Extinct genus of amphibians

Zygosaurus is an extinct genus of dissorophid temnospondyl from the Middle Permian of Russia. It was described in 1848 by Eduard Eichwald, making it the first dissorophid to be described and the first temnospondyl documented from Russia. It is known from a single species, Zygosaurus lucius.

== History of study ==
The holotype and only known specimen of Z. lucius was collected from the Klyuchevsky Mine-1 (sometimes Kluchevskii) locality in Bashkortostan and described by Eichwald (1848). At some point, the holotype was lost, and only casts remain, one of which (PIN 1956/8) is now the lectotype.

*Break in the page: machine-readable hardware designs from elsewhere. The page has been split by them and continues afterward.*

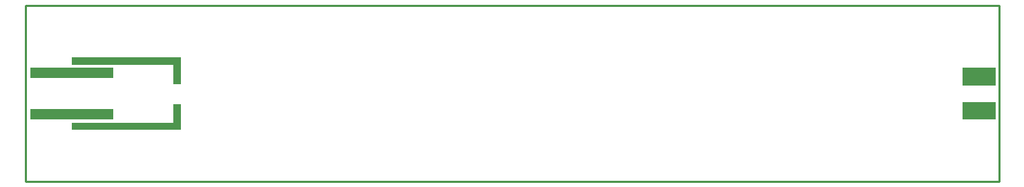
<source format=gko>
*%FSLAX24Y24*%
*%MOIN*%
G01*
%ADD11C,0.0000*%
%ADD12C,0.0050*%
%ADD13C,0.0060*%
%ADD14C,0.0073*%
%ADD15C,0.0080*%
%ADD16C,0.0098*%
%ADD17C,0.0100*%
%ADD18C,0.0120*%
%ADD19C,0.0160*%
%ADD20C,0.0200*%
%ADD21C,0.0200*%
%ADD22C,0.0240*%
%ADD23C,0.0250*%
%ADD24C,0.0300*%
%ADD25C,0.0300*%
%ADD26C,0.0340*%
%ADD27C,0.0360*%
%ADD28C,0.0394*%
%ADD29C,0.0400*%
%ADD30C,0.0434*%
%ADD31C,0.0440*%
%ADD32C,0.0500*%
%ADD33C,0.0500*%
%ADD34C,0.0540*%
%ADD35C,0.0600*%
%ADD36C,0.0680*%
%ADD37C,0.0700*%
%ADD38C,0.0750*%
%ADD39C,0.0790*%
%ADD40C,0.0827*%
%ADD41C,0.1000*%
%ADD42C,0.1250*%
%ADD43C,0.1450*%
%ADD44C,0.2000*%
%ADD45C,0.2250*%
%ADD46R,0.0200X0.0200*%
%ADD47R,0.0200X0.0500*%
%ADD48R,0.0200X0.0650*%
%ADD49R,0.0200X0.1600*%
%ADD50R,0.0280X0.0600*%
%ADD51R,0.0300X0.0300*%
%ADD52R,0.0300X0.0300*%
%ADD53R,0.0320X0.0560*%
%ADD54R,0.0320X0.0640*%
%ADD55R,0.0340X0.0340*%
%ADD56R,0.0360X0.0600*%
%ADD57R,0.0400X0.0400*%
%ADD58R,0.0400X0.0640*%
%ADD59R,0.0500X0.0400*%
%ADD60R,0.0500X0.0500*%
%ADD61R,0.0500X0.0500*%
%ADD62R,0.0500X0.1200*%
%ADD63R,0.0540X0.0440*%
%ADD64R,0.0540X0.0960*%
%ADD65R,0.0540X0.1140*%
%ADD66R,0.0550X0.0650*%
%ADD67R,0.0591X0.1260*%
%ADD68R,0.0600X0.0600*%
%ADD69R,0.0600X0.0600*%
%ADD70R,0.0600X0.1000*%
%ADD71R,0.0600X0.1200*%
%ADD72R,0.0600X0.1250*%
%ADD73R,0.0631X0.1300*%
%ADD74R,0.0640X0.0640*%
%ADD75R,0.0640X0.1040*%
%ADD76R,0.0640X0.1240*%
%ADD77R,0.0640X0.1290*%
%ADD78R,0.0750X0.0400*%
%ADD79R,0.0800X0.0750*%
%ADD80R,0.0800X0.0800*%
%ADD81R,0.0800X0.1250*%
%ADD82R,0.0850X0.0500*%
%ADD83R,0.0890X0.0540*%
%ADD84R,0.0900X0.0900*%
%ADD85R,0.0940X0.0940*%
%ADD86R,0.1000X0.0500*%
%ADD87R,0.1000X0.1000*%
%ADD88R,0.1040X0.0540*%
%ADD89R,0.1200X0.0500*%
%ADD90R,0.1250X0.0600*%
%ADD91R,0.1290X0.0640*%
%ADD92R,0.1400X0.1400*%
%ADD93R,0.1500X0.0500*%
%ADD94R,0.1500X0.1500*%
%ADD95R,0.1500X0.1500*%
%ADD96R,0.1540X0.0540*%
%ADD97R,0.1540X0.1540*%
%ADD98R,0.1700X0.1700*%
%ADD99R,0.1750X0.1750*%
%ADD100R,0.1790X0.1790*%
%ADD101R,0.1900X0.1900*%
%ADD102R,0.2400X0.1600*%
%ADD103R,0.2500X0.2500*%
%ADD104R,0.2500X0.2500*%
D17*
X26770Y25440D02*
Y33940D01*
X73770D02*
Y25440D01*
X26770D01*
Y33940D02*
X73770D01*
D52*
X34070Y28090D02*
X34120D01*
Y29040D01*
X34070D01*
Y28090D01*
Y30290D02*
X34120D01*
Y31040D01*
X34070D01*
Y30290D01*
X29170Y31240D02*
X34120D01*
Y31290D01*
X29170D01*
Y31240D01*
Y28090D02*
X33870D01*
Y28140D01*
X29170D01*
Y28090D01*
D61*
X30770Y30690D02*
X27270D01*
Y28690D02*
X30770D01*
D80*
X72420Y30490D02*
X73220D01*
Y30540D01*
X72420D01*
Y30490D01*
Y28840D02*
X73220D01*
Y28890D01*
X72420D01*
Y28840D01*
D02*
M02*

</source>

A second specimen (SPbU No. 1/1329) was described by Efremov (1937) but only referred to Zygosaurus sp. This specimen was subsequently redescribed by Novozhilov (1940) and Gubin (1987), the latter of whom referred it to Kamacops sp. Eichwald had examined the specimen and also considered it to belong to Zygosaurus; the exact locality from which the specimen was collected has never been fully resolved, but lithological analysis of different candidate localities suggests they are from coeval but separate localities.

Efremov & Vyushkov (1955), and the English counterpart (Olson, 1957), reported several occurrences of Zygosaurus from different localities but without specific specimen numbers, figures, or description.

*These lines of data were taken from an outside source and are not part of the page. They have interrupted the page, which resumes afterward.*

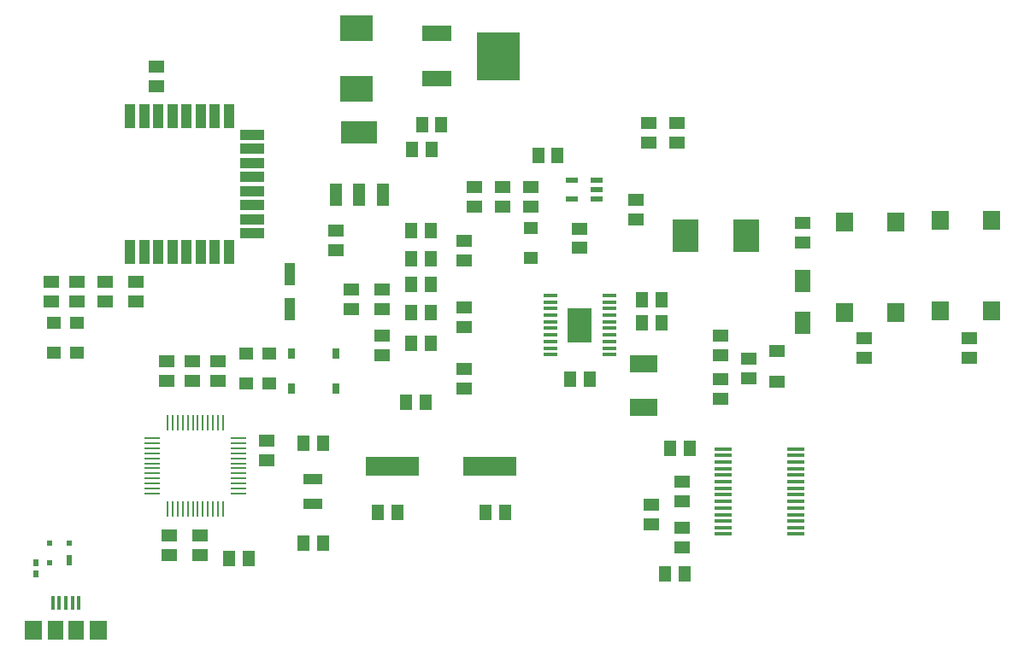
<source format=gbr>
G04 EAGLE Gerber RS-274X export*
G75*
%MOMM*%
%FSLAX34Y34*%
%LPD*%
%INSolderpaste Top*%
%IPPOS*%
%AMOC8*
5,1,8,0,0,1.08239X$1,22.5*%
G01*
%ADD10R,1.500000X1.300000*%
%ADD11R,1.300000X1.500000*%
%ADD12R,1.900000X1.100000*%
%ADD13R,1.600000X1.300000*%
%ADD14R,0.700000X1.100000*%
%ADD15R,1.500000X0.280000*%
%ADD16R,0.280000X1.500000*%
%ADD17R,1.550000X2.200000*%
%ADD18R,1.473200X0.355600*%
%ADD19R,2.387600X3.403600*%
%ADD20R,2.500000X3.250000*%
%ADD21R,2.700000X1.800000*%
%ADD22R,1.219000X2.235000*%
%ADD23R,3.600000X2.200000*%
%ADD24R,3.250000X2.500000*%
%ADD25R,3.000000X1.600000*%
%ADD26R,4.191000X4.826000*%
%ADD27R,1.000000X2.300000*%
%ADD28R,1.651000X0.431800*%
%ADD29R,5.334000X1.930400*%
%ADD30R,1.400000X1.200000*%
%ADD31R,1.000000X2.450000*%
%ADD32R,2.450000X1.000000*%
%ADD33R,0.500000X0.700000*%
%ADD34R,0.600000X1.000000*%
%ADD35R,0.600000X0.600000*%
%ADD36R,1.700000X1.900000*%
%ADD37R,0.400000X1.350000*%
%ADD38R,1.500000X1.900000*%
%ADD39R,1.800000X1.900000*%
%ADD40R,1.200000X0.600000*%


D10*
X256540Y188620D03*
X256540Y207620D03*
X96520Y365100D03*
X96520Y346100D03*
X190500Y113640D03*
X190500Y94640D03*
X127000Y365100D03*
X127000Y346100D03*
D11*
X311760Y106680D03*
X292760Y106680D03*
X292760Y205740D03*
X311760Y205740D03*
D12*
X302260Y169980D03*
X302260Y144980D03*
D13*
X160020Y113640D03*
X160020Y94640D03*
D14*
X325120Y294640D03*
X325120Y259640D03*
X280620Y259640D03*
X280620Y294640D03*
D15*
X227920Y155380D03*
X227920Y160380D03*
X227920Y165380D03*
X227920Y170380D03*
X227920Y175380D03*
X227920Y180380D03*
X227920Y185380D03*
X227920Y190380D03*
X227920Y195380D03*
X227920Y200380D03*
X227920Y205380D03*
X227920Y210380D03*
D16*
X212920Y225380D03*
X207920Y225380D03*
X202920Y225380D03*
X197920Y225380D03*
X192920Y225380D03*
X187920Y225380D03*
X182920Y225380D03*
X177920Y225380D03*
X172920Y225380D03*
X167920Y225380D03*
X162920Y225380D03*
X157920Y225380D03*
D15*
X142920Y210380D03*
X142920Y205380D03*
X142920Y200380D03*
X142920Y195380D03*
X142920Y190380D03*
X142920Y185380D03*
X142920Y180380D03*
X142920Y175380D03*
X142920Y170380D03*
X142920Y165380D03*
X142920Y160380D03*
X142920Y155380D03*
D16*
X157920Y140380D03*
X162920Y140380D03*
X167920Y140380D03*
X172920Y140380D03*
X177920Y140380D03*
X182920Y140380D03*
X187920Y140380D03*
X192920Y140380D03*
X197920Y140380D03*
X202920Y140380D03*
X207920Y140380D03*
X212920Y140380D03*
D17*
X787400Y365940D03*
X787400Y324940D03*
D10*
X787400Y404520D03*
X787400Y423520D03*
D18*
X537210Y351790D03*
X537210Y345440D03*
X537210Y338836D03*
X537210Y332232D03*
X537210Y325882D03*
X537210Y319278D03*
X537210Y312928D03*
X537210Y306324D03*
X537210Y299720D03*
X537210Y293370D03*
X595630Y293370D03*
X595630Y299720D03*
X595630Y306324D03*
X595630Y312928D03*
X595630Y319278D03*
X595630Y325882D03*
X595630Y332232D03*
X595630Y338836D03*
X595630Y345440D03*
X595630Y351790D03*
D19*
X566420Y322580D03*
D10*
X452120Y259740D03*
X452120Y278740D03*
D11*
X399440Y388620D03*
X418440Y388620D03*
X394360Y246380D03*
X413360Y246380D03*
X418440Y416560D03*
X399440Y416560D03*
D10*
X452120Y405740D03*
X452120Y386740D03*
D11*
X556920Y269240D03*
X575920Y269240D03*
D10*
X622300Y446380D03*
X622300Y427380D03*
D20*
X731040Y411480D03*
X671040Y411480D03*
D10*
X662940Y522580D03*
X662940Y503580D03*
X635000Y522580D03*
X635000Y503580D03*
D11*
X628040Y325120D03*
X647040Y325120D03*
X628040Y347980D03*
X647040Y347980D03*
D21*
X629920Y240480D03*
X629920Y284480D03*
D22*
X324870Y451610D03*
X347980Y451610D03*
X371090Y451610D03*
D23*
X347980Y513590D03*
D10*
X325120Y396900D03*
X325120Y415900D03*
D24*
X345440Y616740D03*
X345440Y556740D03*
D25*
X424420Y612080D03*
X424420Y566480D03*
D26*
X485780Y589280D03*
D11*
X418440Y335280D03*
X399440Y335280D03*
D10*
X452120Y320700D03*
X452120Y339700D03*
D11*
X399440Y304800D03*
X418440Y304800D03*
X418440Y363220D03*
X399440Y363220D03*
D10*
X370840Y338480D03*
X370840Y357480D03*
X370840Y311760D03*
X370840Y292760D03*
X340360Y338480D03*
X340360Y357480D03*
D27*
X279400Y372600D03*
X279400Y338350D03*
D28*
X707898Y199644D03*
X707898Y193294D03*
X707898Y186690D03*
X707898Y180340D03*
X707898Y173736D03*
X707898Y167132D03*
X707898Y160782D03*
X707898Y154178D03*
X707898Y147828D03*
X707898Y141224D03*
X707898Y134620D03*
X707898Y128270D03*
X707898Y121666D03*
X707898Y115316D03*
X780542Y115316D03*
X780542Y121666D03*
X780542Y128270D03*
X780542Y134620D03*
X780542Y141224D03*
X780542Y147828D03*
X780542Y154178D03*
X780542Y160782D03*
X780542Y167132D03*
X780542Y173736D03*
X780542Y180340D03*
X780542Y186690D03*
X780542Y193294D03*
X780542Y199644D03*
D10*
X706120Y311760D03*
X706120Y292760D03*
X706120Y268580D03*
X706120Y249580D03*
X734060Y288900D03*
X734060Y269900D03*
X668020Y102260D03*
X668020Y121260D03*
X668020Y147980D03*
X668020Y166980D03*
X637540Y144120D03*
X637540Y125120D03*
D13*
X762000Y266700D03*
X762000Y297180D03*
D11*
X674980Y200660D03*
X655980Y200660D03*
X669900Y76200D03*
X650900Y76200D03*
X473100Y137160D03*
X492100Y137160D03*
X385420Y137160D03*
X366420Y137160D03*
D29*
X477520Y182880D03*
X381000Y182880D03*
D10*
X157480Y267360D03*
X157480Y286360D03*
X208280Y267360D03*
X208280Y286360D03*
X182880Y267360D03*
X182880Y286360D03*
D11*
X219100Y91440D03*
X238100Y91440D03*
D10*
X848360Y290220D03*
X848360Y309220D03*
X952500Y290220D03*
X952500Y309220D03*
D30*
X518160Y418860D03*
X518160Y388860D03*
D10*
X518160Y440080D03*
X518160Y459080D03*
X490220Y440080D03*
X490220Y459080D03*
X462280Y440080D03*
X462280Y459080D03*
D30*
X259080Y294400D03*
X259080Y264400D03*
X236220Y294400D03*
X236220Y264400D03*
D31*
X120840Y395230D03*
X134840Y395230D03*
X148840Y395230D03*
X162840Y395230D03*
X176840Y395230D03*
X190840Y395230D03*
X204840Y395230D03*
X218840Y395230D03*
D32*
X241790Y413280D03*
X241790Y427280D03*
X241790Y441280D03*
X241790Y455280D03*
X241790Y469280D03*
X241790Y483280D03*
X241790Y497280D03*
X241790Y511280D03*
D31*
X218840Y529330D03*
X204840Y529330D03*
X190840Y529330D03*
X176840Y529330D03*
X162840Y529330D03*
X148840Y529330D03*
X134840Y529330D03*
X120840Y529330D03*
D13*
X147320Y578460D03*
X147320Y559460D03*
D10*
X68580Y346100D03*
X68580Y365100D03*
X43180Y346100D03*
X43180Y365100D03*
D30*
X68580Y324880D03*
X68580Y294880D03*
X45720Y324880D03*
X45720Y294880D03*
D33*
X27940Y75780D03*
X27940Y86780D03*
D34*
X60300Y89020D03*
D35*
X60300Y106020D03*
X41300Y106020D03*
X41300Y87020D03*
D36*
X879448Y424730D03*
X828448Y424730D03*
X828448Y334730D03*
X879448Y334730D03*
X974190Y426254D03*
X923190Y426254D03*
X923190Y336254D03*
X974190Y336254D03*
D37*
X44150Y47070D03*
X50650Y47070D03*
X57150Y47070D03*
X63650Y47070D03*
X70150Y47070D03*
D38*
X47150Y20320D03*
X67150Y20320D03*
D39*
X25150Y20320D03*
X89150Y20320D03*
D11*
X400456Y496570D03*
X419456Y496570D03*
X410108Y521208D03*
X429108Y521208D03*
D40*
X582984Y447446D03*
X582984Y456946D03*
X582984Y466446D03*
X557984Y466446D03*
X557984Y447446D03*
D11*
X525424Y490982D03*
X544424Y490982D03*
D10*
X565912Y417932D03*
X565912Y398932D03*
M02*

</source>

Schoch & Milner (2014) included a diagnosis in their revision of non-stereospondylomorph temnospondyls; they diagnosed Zygosaurus by (1) narrow skull table; (2) preorbital length twice as long as posterior skull length; (3) large pineal foramen; (4) orbits proportionately larger than in Kamacops; and (5) skull widest at the mid-length of the orbits.

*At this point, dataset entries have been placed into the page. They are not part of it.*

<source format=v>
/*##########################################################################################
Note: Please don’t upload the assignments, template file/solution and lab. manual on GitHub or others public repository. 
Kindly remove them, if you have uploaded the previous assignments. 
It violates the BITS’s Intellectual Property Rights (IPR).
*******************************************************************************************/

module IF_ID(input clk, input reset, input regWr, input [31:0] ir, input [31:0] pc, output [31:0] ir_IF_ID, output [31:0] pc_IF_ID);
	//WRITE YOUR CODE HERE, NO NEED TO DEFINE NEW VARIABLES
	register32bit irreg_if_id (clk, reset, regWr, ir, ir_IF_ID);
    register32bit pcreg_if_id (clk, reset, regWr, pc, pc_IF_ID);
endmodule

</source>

Uliakhin (2025) redescribed the lectotype and referred specimen in the context of an ontogenetic analysis, noting that differences in the inferred ontogenetic transformation from that observed in Cacops might suggest that the two specimens are not conspecific, but he elected to maintain the classification for the time being.

== Anatomy ==
Due to the loss of the holotype and the poor preservation of both known specimens, little is known about this taxon beyond qualitative aspects of the skull (e.g., preorbital length twice as long as postorbital length; skull width greatest at mid-length of orbits). The skull of the holotype was estimated to be around 20 cm in length, already making it one of the largest dissorophids, being only slightly smaller than Kamacops, before Uliakhin's (2025) redescription of the referred specimen, which is estimated to around 36 cm in skull length. The holotype represented a natural mold of a nearly complete skull but without most of the surface details like ornamentation and sutures. The referred specimen represents a fragment from the middle of the skull, including the palate. What can be observed compares favorably with other dissorophids like Anakamacops, Cacops, and Kamacops in aspects such as the ornamentation and the closed otic notch.